ROBOCOP, Paul Verhoeven 1987

robocop-poster

 

Yesterday was a good day for me, not only because Spring seems to be real at last but because I enjoyed a mini buying spree  which  made me feel very very happy. And one of my best purchases was RoboCop. Yeah! Eventually it’s mine and couldn’t wait to see it after so long long time, so as soon as I arrived home we watched it and enjoyed one of the best sci-fi 80s movie, amazed by how I was allowed to watch so much violence in my childhood with no major consequences as nowadays parents and adult people intend to convince that can affect kids in a very wrong way.

 

But let’s focus on the movie first and then open for discussion.

 

Set in Detroit in a not so far away future, the city development is endangered by crime. OCP, Omni Consumer Products executive chief has designed a new Detroit city to be built over the old and damaged city ashes but in order to proceed with the plans crime must be erradicated or at least controlled as not to risk the huge investment, that’s why, Police Department is bought by the company, something not well received by cops, who threat to start a strike which would ruin the city even more if possible. Cops are dying on duty on a daily basis and not enough units are available for patrolling and keeping order, so basically situation is chaos.

 

Dick Jones (Ronny Cox), the old man’s right hand, presents a robot prototype called ED-209 as the solution to end with crime in the city, apparently all tests have proved to be succesful however when showing its abilities to OCP executives the machine fails to commands and kills one of them, something that ambitious Bob Morton (Miguel Ferrer) approaches to convince the old man that his RoboCop  project could be active in less time for less money and more effectiveness.

Ed-209

Ed-209

On the other hand, on a lower level, in a regular police station, Alex J. Murphy (Peter Weller) starts on duty with officer Anne Lewis (Nancy Allen) as his partner. When tracking down a very dangeruous group of criminals led by Clarence Boddicker (Kurtwood Smith) in to an old mill, Murphy is violently killed with Lewis witnessing the execution unable to protect her partner and no backup available to assist them.

 

Murphy’s remaining parts of his body, basically his face and head, are used for RoboCop project, becoming half man, half robot, with memories apparently erased, for serving and protecting the community, as RoboCop, the cop that can work 24/7, the perfect invincible and most efficient Police arm to eradicate crime in Detroit.

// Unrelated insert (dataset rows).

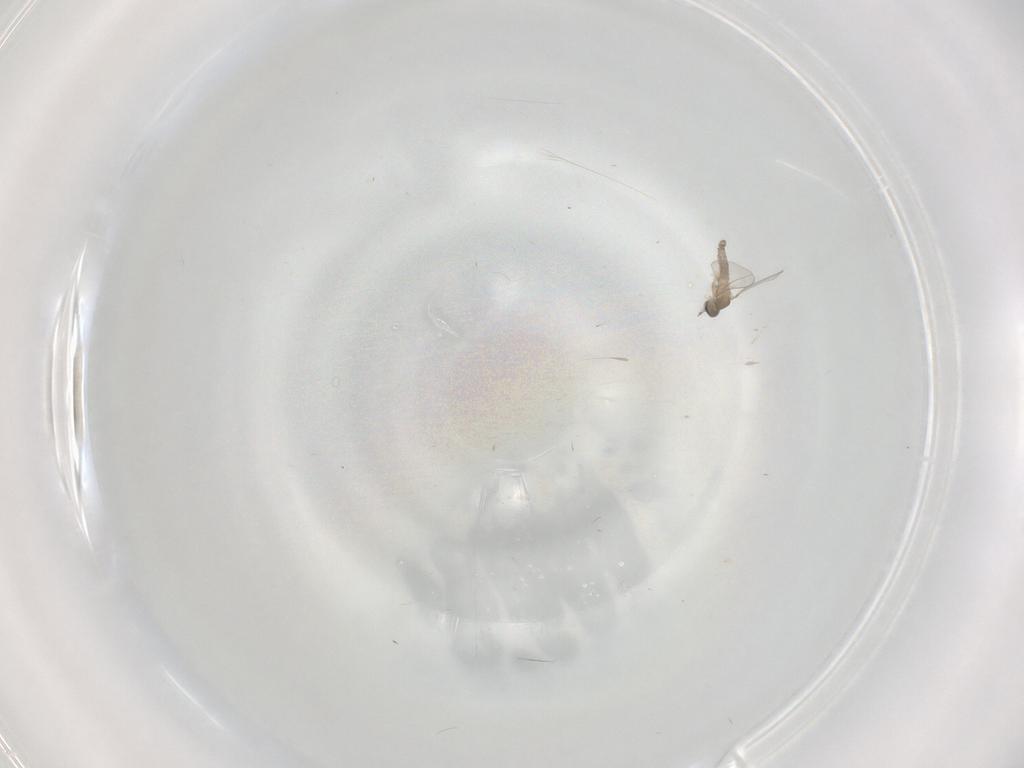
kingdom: Animalia
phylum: Arthropoda
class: Insecta
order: Diptera
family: Cecidomyiidae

Lewis calibrating RoboCop's gun

Lewis calibrating RoboCop's gun

Everything will work fine until RoboCop starts remembering…and seeks for vengeance.

 

I commented already about Total Recall, which in fact was filmed 3 years after RoboCop. You can guess Verhoeven’s signature in both movies easily with several features in common, both full of violence, futuristic and both box-office hits.

 

RoboCop resists passing of time better than Total Recall except for ED-209 motion scenes which remind of the all Star Wars AT-AT’s and AT-ST’s movements. Well, looking for some information, Phil Tippet, the animation creator, was also involved in Star Wars in stop motion animation. What a coincidence, huh?

 

Regarding the subject I was mentioning at the beginning, violence in this movie is constant, plenty of blood, dramatic execution of Murphy’s, rape attempts, people shot…I don’t remember when I watched RoboCop for the first time, but I’m sure I wasn’t more than 13. Honestly, I didn’t remember so much violence, memories are very selective I guess, but reviewing the the movie yesterday I got very shocked. I don’t remember it to be rated, and it was the typical movie all kids were in love with. We were continuously watching violent movies and nothing happened to us. Nowadays adults try to protect their kids from watching violence on TV due to the apparent consequences it may cause, however news, which are unrated, show blood and violence constantly in a more shocking way, seems that the more you see the more you’re concerned, but nobody criticizes this, only movies and videogames.

 

A different question dealt in RoboCop is the good and bad thing in different aspects. For instance, when creating the Robocop from Murphy first is tried to approach one of his arms, however Morton decides to get rid of it, for once the cop has been officially declared deceased, they can do and manipulate the body in the way they want. Is it correct? Verhoeven lets the audience decide. What about the moment when cops are to execute RoboCop? Lewis and others try to stop the shooting for he/it is just another cop, he’s accomplished the tasks he was designed to, however, because they have been commanded to eliminate him, no reasoning is admitted. Is this right or wrong? The savior suddenly becomes an outlaw.

 

RoboCop is not just an action movie, there’s more meaning or message beyond that, and I find that very interesting. Definitely a good movie to see.